● OBJECTIVE: Copy every line of the items below, word for word.

[Data entries]
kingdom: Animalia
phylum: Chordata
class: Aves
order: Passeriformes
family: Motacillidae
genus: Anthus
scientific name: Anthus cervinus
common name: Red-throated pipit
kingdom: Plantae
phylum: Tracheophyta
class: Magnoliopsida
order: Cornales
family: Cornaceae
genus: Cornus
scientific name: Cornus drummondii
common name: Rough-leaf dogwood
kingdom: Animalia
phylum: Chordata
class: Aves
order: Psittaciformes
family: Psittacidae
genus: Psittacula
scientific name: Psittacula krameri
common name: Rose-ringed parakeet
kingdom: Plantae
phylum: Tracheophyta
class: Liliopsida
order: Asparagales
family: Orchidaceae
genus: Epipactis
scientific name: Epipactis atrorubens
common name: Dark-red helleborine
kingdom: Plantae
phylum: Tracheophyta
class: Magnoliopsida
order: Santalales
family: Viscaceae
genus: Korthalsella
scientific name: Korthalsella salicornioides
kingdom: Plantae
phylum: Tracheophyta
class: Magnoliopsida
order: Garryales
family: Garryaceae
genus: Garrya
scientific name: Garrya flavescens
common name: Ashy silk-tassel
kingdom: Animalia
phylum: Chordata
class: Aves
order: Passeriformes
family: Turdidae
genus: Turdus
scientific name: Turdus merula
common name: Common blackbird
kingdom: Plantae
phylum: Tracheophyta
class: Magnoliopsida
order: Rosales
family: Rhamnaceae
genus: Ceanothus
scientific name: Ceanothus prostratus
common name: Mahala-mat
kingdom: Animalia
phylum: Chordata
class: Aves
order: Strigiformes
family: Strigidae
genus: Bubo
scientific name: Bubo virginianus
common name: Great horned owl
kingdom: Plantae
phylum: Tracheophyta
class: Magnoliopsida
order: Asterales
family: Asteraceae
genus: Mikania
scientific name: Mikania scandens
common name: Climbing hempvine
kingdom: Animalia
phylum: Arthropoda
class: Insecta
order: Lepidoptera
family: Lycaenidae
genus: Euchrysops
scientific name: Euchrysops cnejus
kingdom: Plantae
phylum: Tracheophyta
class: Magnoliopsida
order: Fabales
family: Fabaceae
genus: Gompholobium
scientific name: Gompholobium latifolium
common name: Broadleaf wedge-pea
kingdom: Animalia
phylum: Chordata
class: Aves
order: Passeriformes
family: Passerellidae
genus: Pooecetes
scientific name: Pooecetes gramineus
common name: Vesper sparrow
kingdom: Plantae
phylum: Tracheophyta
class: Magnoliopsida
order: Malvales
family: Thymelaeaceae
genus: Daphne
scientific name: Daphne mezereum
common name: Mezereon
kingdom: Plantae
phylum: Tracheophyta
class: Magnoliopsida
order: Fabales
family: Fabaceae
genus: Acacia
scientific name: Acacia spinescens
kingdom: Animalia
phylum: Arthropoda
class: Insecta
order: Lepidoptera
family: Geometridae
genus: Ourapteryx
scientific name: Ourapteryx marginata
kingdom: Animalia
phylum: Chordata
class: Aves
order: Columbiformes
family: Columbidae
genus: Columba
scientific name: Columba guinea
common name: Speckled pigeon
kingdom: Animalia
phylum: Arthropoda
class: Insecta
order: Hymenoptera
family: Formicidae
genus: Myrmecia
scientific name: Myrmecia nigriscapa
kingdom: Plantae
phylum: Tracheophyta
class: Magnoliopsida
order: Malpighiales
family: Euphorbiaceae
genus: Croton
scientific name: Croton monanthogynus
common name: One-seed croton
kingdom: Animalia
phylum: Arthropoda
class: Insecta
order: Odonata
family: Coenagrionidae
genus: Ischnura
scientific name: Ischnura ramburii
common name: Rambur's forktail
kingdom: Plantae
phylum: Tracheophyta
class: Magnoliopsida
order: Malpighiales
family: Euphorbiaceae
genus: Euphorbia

● WRITTEN SOLUTION:
kingdom: Animalia
phylum: Chordata
class: Aves
order: Passeriformes
family: Motacillidae
genus: Anthus
scientific name: Anthus cervinus
common name: Red-throated pipit
kingdom: Plantae
phylum: Tracheophyta
class: Magnoliopsida
order: Cornales
family: Cornaceae
genus: Cornus
scientific name: Cornus drummondii
common name: Rough-leaf dogwood
kingdom: Animalia
phylum: Chordata
class: Aves
order: Psittaciformes
family: Psittacidae
genus: Psittacula
scientific name: Psittacula krameri
common name: Rose-ringed parakeet
kingdom: Plantae
phylum: Tracheophyta
class: Liliopsida
order: Asparagales
family: Orchidaceae
genus: Epipactis
scientific name: Epipactis atrorubens
common name: Dark-red helleborine
kingdom: Plantae
phylum: Tracheophyta
class: Magnoliopsida
order: Santalales
family: Viscaceae
genus: Korthalsella
scientific name: Korthalsella salicornioides
kingdom: Plantae
phylum: Tracheophyta
class: Magnoliopsida
order: Garryales
family: Garryaceae
genus: Garrya
scientific name: Garrya flavescens
common name: Ashy silk-tassel
kingdom: Animalia
phylum: Chordata
class: Aves
order: Passeriformes
family: Turdidae
genus: Turdus
scientific name: Turdus merula
common name: Common blackbird
kingdom: Plantae
phylum: Tracheophyta
class: Magnoliopsida
order: Rosales
family: Rhamnaceae
genus: Ceanothus
scientific name: Ceanothus prostratus
common name: Mahala-mat
kingdom: Animalia
phylum: Chordata
class: Aves
order: Strigiformes
family: Strigidae
genus: Bubo
scientific name: Bubo virginianus
common name: Great horned owl
kingdom: Plantae
phylum: Tracheophyta
class: Magnoliopsida
order: Asterales
family: Asteraceae
genus: Mikania
scientific name: Mikania scandens
common name: Climbing hempvine
kingdom: Animalia
phylum: Arthropoda
class: Insecta
order: Lepidoptera
family: Lycaenidae
genus: Euchrysops
scientific name: Euchrysops cnejus
kingdom: Plantae
phylum: Tracheophyta
class: Magnoliopsida
order: Fabales
family: Fabaceae
genus: Gompholobium
scientific name: Gompholobium latifolium
common name: Broadleaf wedge-pea
kingdom: Animalia
phylum: Chordata
class: Aves
order: Passeriformes
family: Passerellidae
genus: Pooecetes
scientific name: Pooecetes gramineus
common name: Vesper sparrow
kingdom: Plantae
phylum: Tracheophyta
class: Magnoliopsida
order: Malvales
family: Thymelaeaceae
genus: Daphne
scientific name: Daphne mezereum
common name: Mezereon
kingdom: Plantae
phylum: Tracheophyta
class: Magnoliopsida
order: Fabales
family: Fabaceae
genus: Acacia
scientific name: Acacia spinescens
kingdom: Animalia
phylum: Arthropoda
class: Insecta
order: Lepidoptera
family: Geometridae
genus: Ourapteryx
scientific name: Ourapteryx marginata
kingdom: Animalia
phylum: Chordata
class: Aves
order: Columbiformes
family: Columbidae
genus: Columba
scientific name: Columba guinea
common name: Speckled pigeon
kingdom: Animalia
phylum: Arthropoda
class: Insecta
order: Hymenoptera
family: Formicidae
genus: Myrmecia
scientific name: Myrmecia nigriscapa
kingdom: Plantae
phylum: Tracheophyta
class: Magnoliopsida
order: Malpighiales
family: Euphorbiaceae
genus: Croton
scientific name: Croton monanthogynus
common name: One-seed croton
kingdom: Animalia
phylum: Arthropoda
class: Insecta
order: Odonata
family: Coenagrionidae
genus: Ischnura
scientific name: Ischnura ramburii
common name: Rambur's forktail
kingdom: Plantae
phylum: Tracheophyta
class: Magnoliopsida
order: Malpighiales
family: Euphorbiaceae
genus: Euphorbia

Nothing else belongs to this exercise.